Signe de son succès,
de nombreux restaurants,
y compris parmi les plus chics, servent de l’eau en carafe et le revendiquent.
La ville de New York a aussi développé son réseau de fontaines publiques, afin de permettre aux New Yorkais
d’en profiter partout dans la ville, et de limiter le nombre de bouteilles en plastique à recycler liées
à l’activité touristique de la ville. Une application mobile, Fountain info at your fingertips
(« Info-fontaine au bout des doigts ») permet de localiser les fontaines les plus proches…
Pour les municipalités où se trouvent
les sources renommées,
les sociétés versent
une taxe proportionnelle au nombre de bouteilles produites, qui peut aller jusqu’à
60 % du budget
d’une commune.
Pour avoir une idée du poids que cela peut, localement, représenter, à Vittel par exemple,
Nestlé est le premier employeur
du département
des Vosges avec son énorme
usine d’embouteillement.
Munich a depuis des années une politique exemplaire dans ce domaine.

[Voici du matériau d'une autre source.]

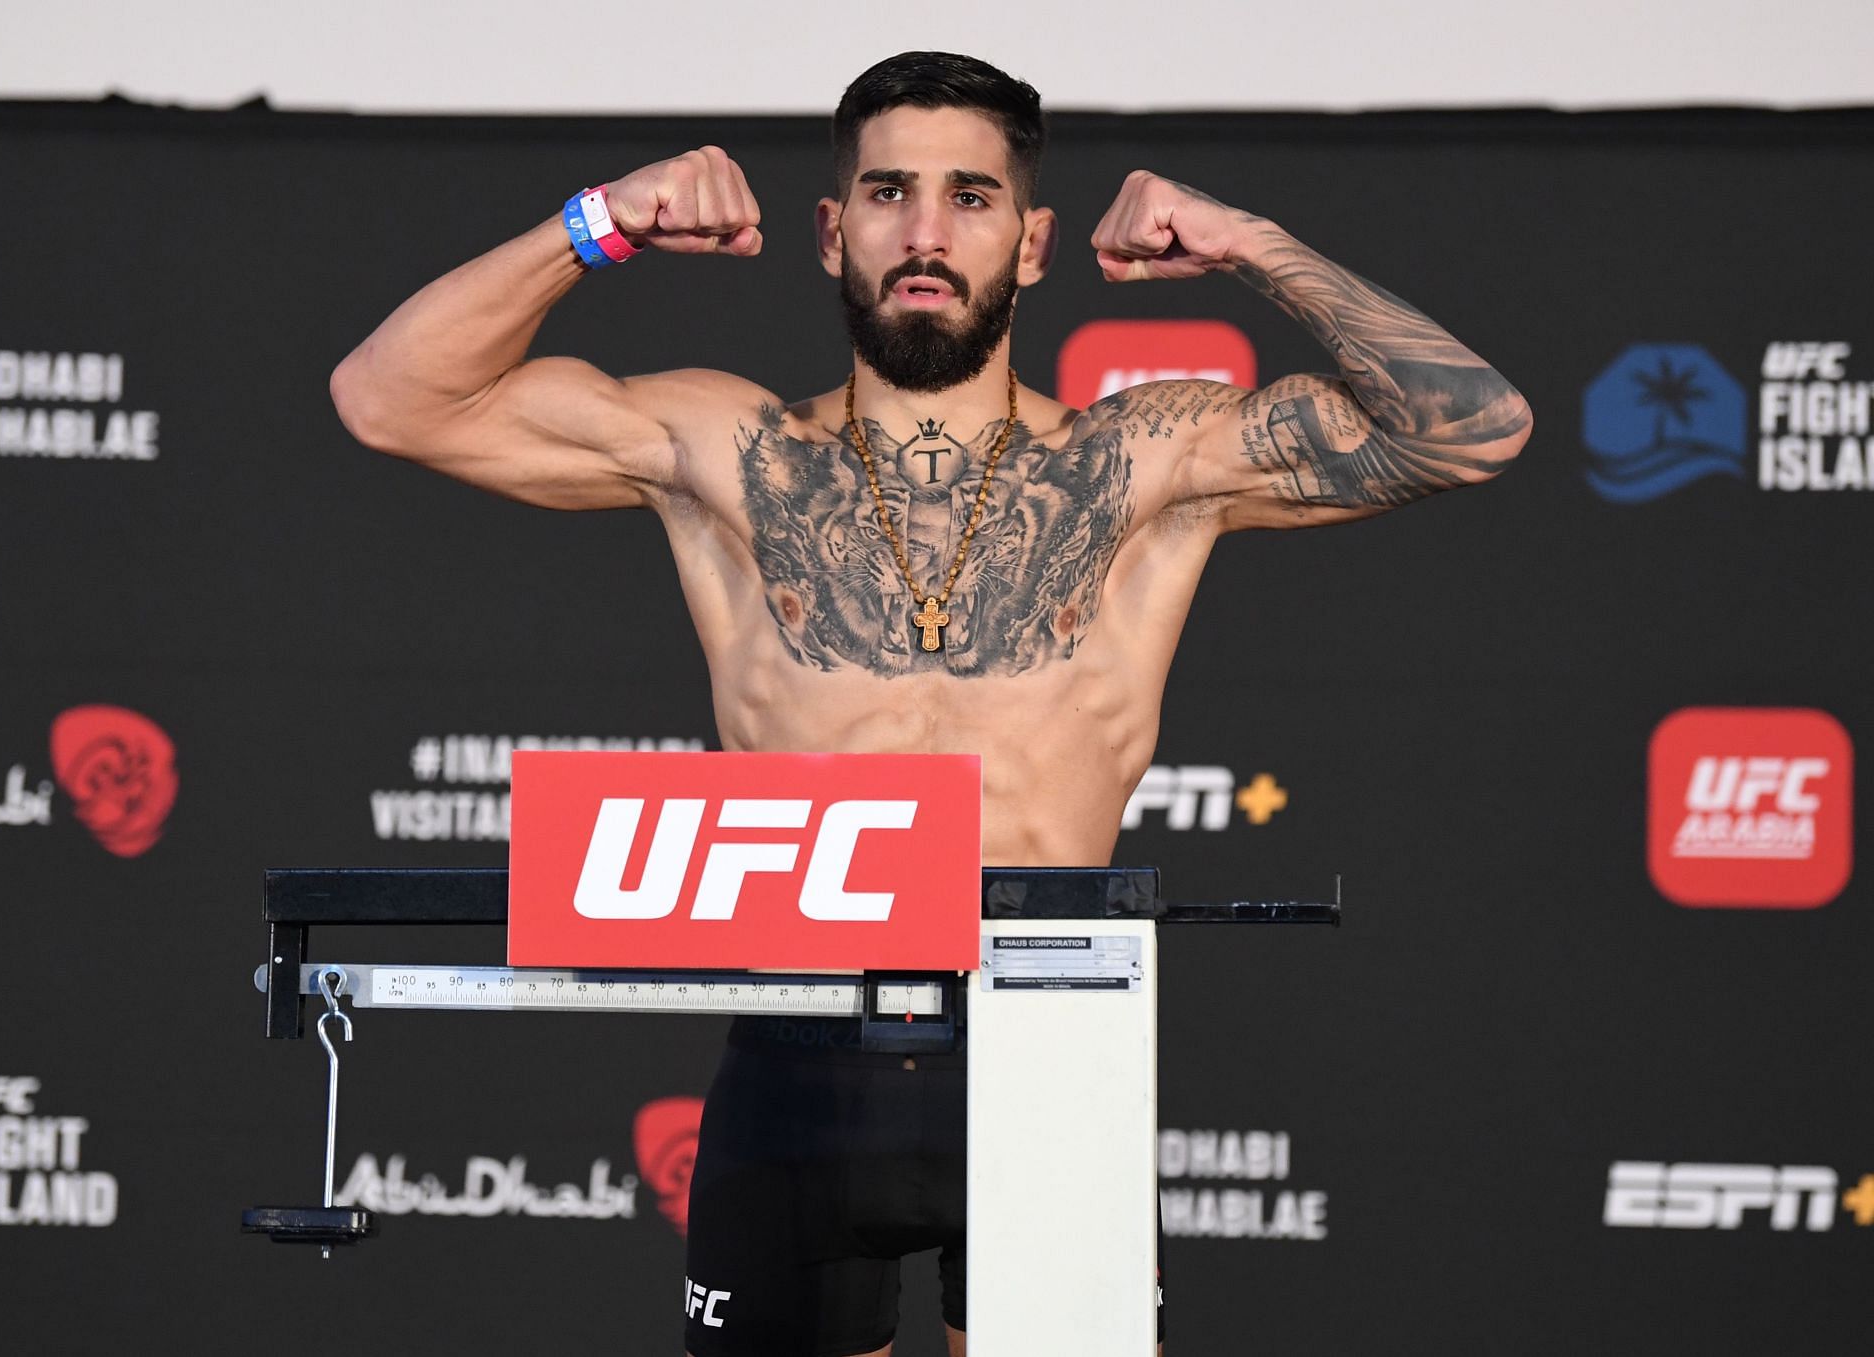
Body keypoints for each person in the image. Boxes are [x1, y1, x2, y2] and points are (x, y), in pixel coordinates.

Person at [330, 49, 1532, 1357]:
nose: (924, 230)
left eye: (971, 197)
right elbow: (387, 400)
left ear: (1033, 244)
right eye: (890, 192)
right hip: (798, 1046)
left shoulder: (1143, 463)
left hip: (1051, 1047)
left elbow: (1474, 429)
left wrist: (1250, 244)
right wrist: (601, 222)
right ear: (831, 231)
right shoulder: (728, 454)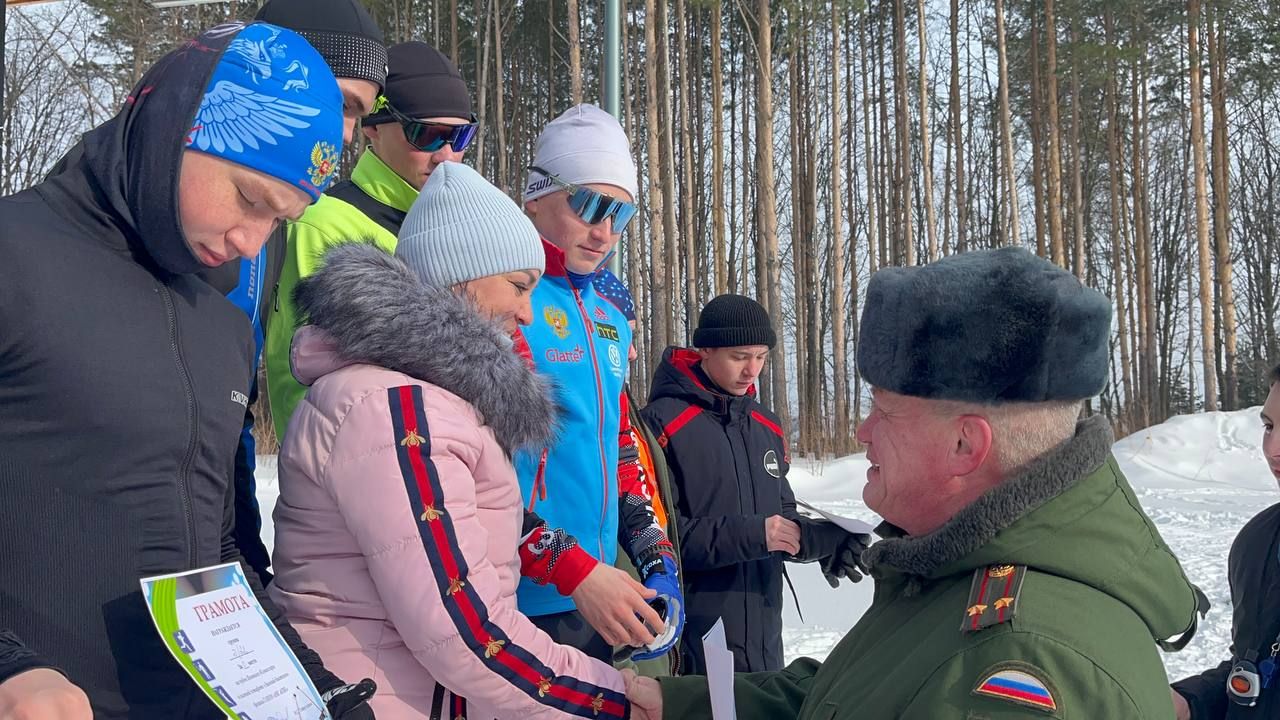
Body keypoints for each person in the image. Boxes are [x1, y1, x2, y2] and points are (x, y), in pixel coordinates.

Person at [624, 247, 1205, 719]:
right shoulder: (957, 576)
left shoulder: (1018, 659)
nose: (862, 429)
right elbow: (861, 694)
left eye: (885, 410)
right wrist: (688, 703)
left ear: (964, 445)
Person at [0, 22, 374, 719]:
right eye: (250, 198)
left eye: (281, 219)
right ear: (179, 125)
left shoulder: (223, 326)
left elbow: (219, 550)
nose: (250, 240)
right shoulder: (15, 254)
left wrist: (312, 685)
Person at [268, 162, 630, 718]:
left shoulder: (430, 401)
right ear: (462, 278)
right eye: (517, 286)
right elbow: (467, 630)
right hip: (383, 699)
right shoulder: (397, 409)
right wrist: (613, 700)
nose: (527, 313)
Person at [224, 0, 390, 584]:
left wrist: (241, 551)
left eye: (357, 115)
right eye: (341, 104)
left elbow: (227, 415)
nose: (346, 135)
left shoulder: (269, 230)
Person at [516, 104, 683, 663]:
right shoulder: (504, 297)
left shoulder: (609, 313)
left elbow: (615, 445)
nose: (604, 231)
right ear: (535, 197)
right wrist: (569, 566)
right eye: (589, 205)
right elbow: (474, 469)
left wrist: (654, 553)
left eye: (622, 215)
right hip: (517, 594)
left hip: (596, 589)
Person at [640, 294, 866, 674]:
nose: (752, 370)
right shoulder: (660, 425)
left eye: (761, 357)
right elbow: (658, 538)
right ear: (706, 350)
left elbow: (783, 517)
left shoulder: (767, 425)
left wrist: (828, 541)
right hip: (694, 645)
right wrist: (757, 534)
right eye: (740, 357)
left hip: (764, 640)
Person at [264, 39, 475, 442]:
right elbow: (314, 382)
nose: (446, 155)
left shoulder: (462, 228)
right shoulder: (325, 224)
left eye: (461, 137)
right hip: (360, 477)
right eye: (426, 134)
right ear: (372, 128)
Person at [1171, 363, 1280, 719]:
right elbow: (1254, 668)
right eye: (1269, 427)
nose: (1273, 449)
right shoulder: (1257, 543)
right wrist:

Un effort de longue haleine, qui a commencé il y a plus de quarante ans par l’acquisition
de terres agricoles du bassin hydrographique de Mangfall, qui assure aujourd’hui 80 % de l’alimentation
de l’agglomération.
La plupart des terrains furent ensuite boisés.
Puis, au début des années 1990, la ville décide d’encourager la filière agricole à se convertir au biologique
sur l’ensemble des terres
en amont de la vallée du Mangfall. Elle intervient directement sur tous les maillons de la filière,
de la production à la commercialisation, en assurant notamment des débouchés à ces produits
dans ses propres services :
crèches, cantines…
Pour la municipalité,
le coût du programme
de soutien à l’agriculture biologique – 0,83 million d’euros par an
(soit 1 centime d’euro par mètre cube d’eau distribué) – n’est pas excessif dans la mesure
où la ville évite de coûteux traitements.
(À titre de comparaison, le coût de la seule dénitrification
est estimé en France à environ 30 centimes d’euros par mètre cube.)